But if I show you, and you immediately see the huge impact, you will be convinced to act.

So look at Jamaica’s growing and huge annual balance of trade (due to fuel imports) since 1980 at this link using the World Bank’s figures:

(Set the drop-down box to show "from 1980").

This one - - has many graphs and is better for visuals, but its figures are slightly inaccurate.

It reported total imports in 2014 of $5.8 billion, in our approximately $14 billion-economy. The three types of reported fuels then appeared to show US$ 1.9 billion in imports, which was approximately 1/3 of all imports. Fuel for industry seems to be not included. The top imports were refined petroleum (US$1.2B), crude petroleum (US$598M), cars (US$165M), packaged medicaments (US$121M) and petroleum gas (US$99M). The reported 2014 trade gap was $4.39 billion.

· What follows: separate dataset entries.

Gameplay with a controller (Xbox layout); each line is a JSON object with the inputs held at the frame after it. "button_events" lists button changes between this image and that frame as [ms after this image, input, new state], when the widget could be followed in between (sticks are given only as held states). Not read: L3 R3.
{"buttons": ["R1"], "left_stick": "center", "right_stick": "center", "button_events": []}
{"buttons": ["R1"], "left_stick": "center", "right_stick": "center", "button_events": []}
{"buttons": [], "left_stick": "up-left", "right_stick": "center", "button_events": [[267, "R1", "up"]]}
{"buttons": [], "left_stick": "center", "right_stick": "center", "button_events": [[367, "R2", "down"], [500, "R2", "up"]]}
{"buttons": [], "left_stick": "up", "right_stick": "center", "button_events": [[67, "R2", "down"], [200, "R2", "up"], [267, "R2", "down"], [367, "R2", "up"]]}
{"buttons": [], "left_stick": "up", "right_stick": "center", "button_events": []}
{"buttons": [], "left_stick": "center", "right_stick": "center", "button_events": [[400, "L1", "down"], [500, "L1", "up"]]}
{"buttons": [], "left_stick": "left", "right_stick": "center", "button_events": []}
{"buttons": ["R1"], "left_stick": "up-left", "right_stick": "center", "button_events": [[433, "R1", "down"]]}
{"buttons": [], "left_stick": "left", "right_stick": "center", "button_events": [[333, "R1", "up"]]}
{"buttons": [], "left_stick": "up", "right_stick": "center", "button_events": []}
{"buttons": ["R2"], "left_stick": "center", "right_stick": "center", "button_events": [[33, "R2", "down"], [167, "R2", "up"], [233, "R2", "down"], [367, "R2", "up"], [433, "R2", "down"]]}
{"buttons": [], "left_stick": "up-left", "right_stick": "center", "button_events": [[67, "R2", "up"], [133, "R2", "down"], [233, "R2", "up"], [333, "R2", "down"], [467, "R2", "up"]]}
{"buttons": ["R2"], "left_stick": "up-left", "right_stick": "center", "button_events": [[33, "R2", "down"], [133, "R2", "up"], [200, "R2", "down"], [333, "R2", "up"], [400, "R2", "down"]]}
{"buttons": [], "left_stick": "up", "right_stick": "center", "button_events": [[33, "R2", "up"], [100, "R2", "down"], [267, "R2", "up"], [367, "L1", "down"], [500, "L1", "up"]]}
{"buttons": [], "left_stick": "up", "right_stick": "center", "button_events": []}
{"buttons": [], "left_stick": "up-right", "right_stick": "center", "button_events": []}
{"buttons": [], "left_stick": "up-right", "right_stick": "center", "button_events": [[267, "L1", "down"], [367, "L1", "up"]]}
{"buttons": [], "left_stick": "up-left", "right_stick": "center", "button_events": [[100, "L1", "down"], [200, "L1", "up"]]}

Oil prices have dropped from US$80 per barrel since then (2014), and our trade gap has shrunk a bit to some US$3.2 billion due virtually entirely to this fuel drop, but is still very high.

Yes, you got your analysis right. By eliminating oil imports, our annual trade gap of over US$3.2 billion would disappear and our Jamaican dollar would stop devaluing.

Now look also at our shrinking purchasing power per individual, also since 1980, relative to someone in the USA, at this link: (On the drop-down boxes to the left, scroll down and select "GDP per capita, constant dollars". Scroll down further and select "Jamaica". Scroll to the right and select "from 1980").

Yes, seeing is believing! - Jamaica has flat-lined since 1980. Relative to someone in the USA, we have dropped from a quarter to one-sixth in earnings; poorer by fully 50 per cent; in lock-step with our widening trade gap. Our new "retirement funds" approach to the funding of solar and wind, outlined in last Wednesday’s article, potentially reverses that phenomenon as well as the trade gap.

A little history lesson here: Haiti, declaring its independence in 1804, the first black nation anywhere to do so, was forced to transfer 60 per cent of its wealth each month to its former "master" France for being so bold, or else! (France’s partner in crime, the then slavery-driven USA, did the enforcement with the firepower of ships). Haiti chose peace and was driven to financial ruin, has been left pauperised while France has prospered.

Jamaica transfers out some US$3.6 billion annually for fuel, near one-quarter of our wealth, to our "fossil fuel" masters. How then do you expect us to flourish and grow?! By contrast, US households spend just four per cent of their annual incomes on energy, a large portion of that being domestic fuels.

Drain one-quarter of our wealth annually? That is the impact of fuel imports.

The solution lies in eliminating fuel imports and instead using the massive amounts of "sun fuel" above us and "wind fuel" blowing around us.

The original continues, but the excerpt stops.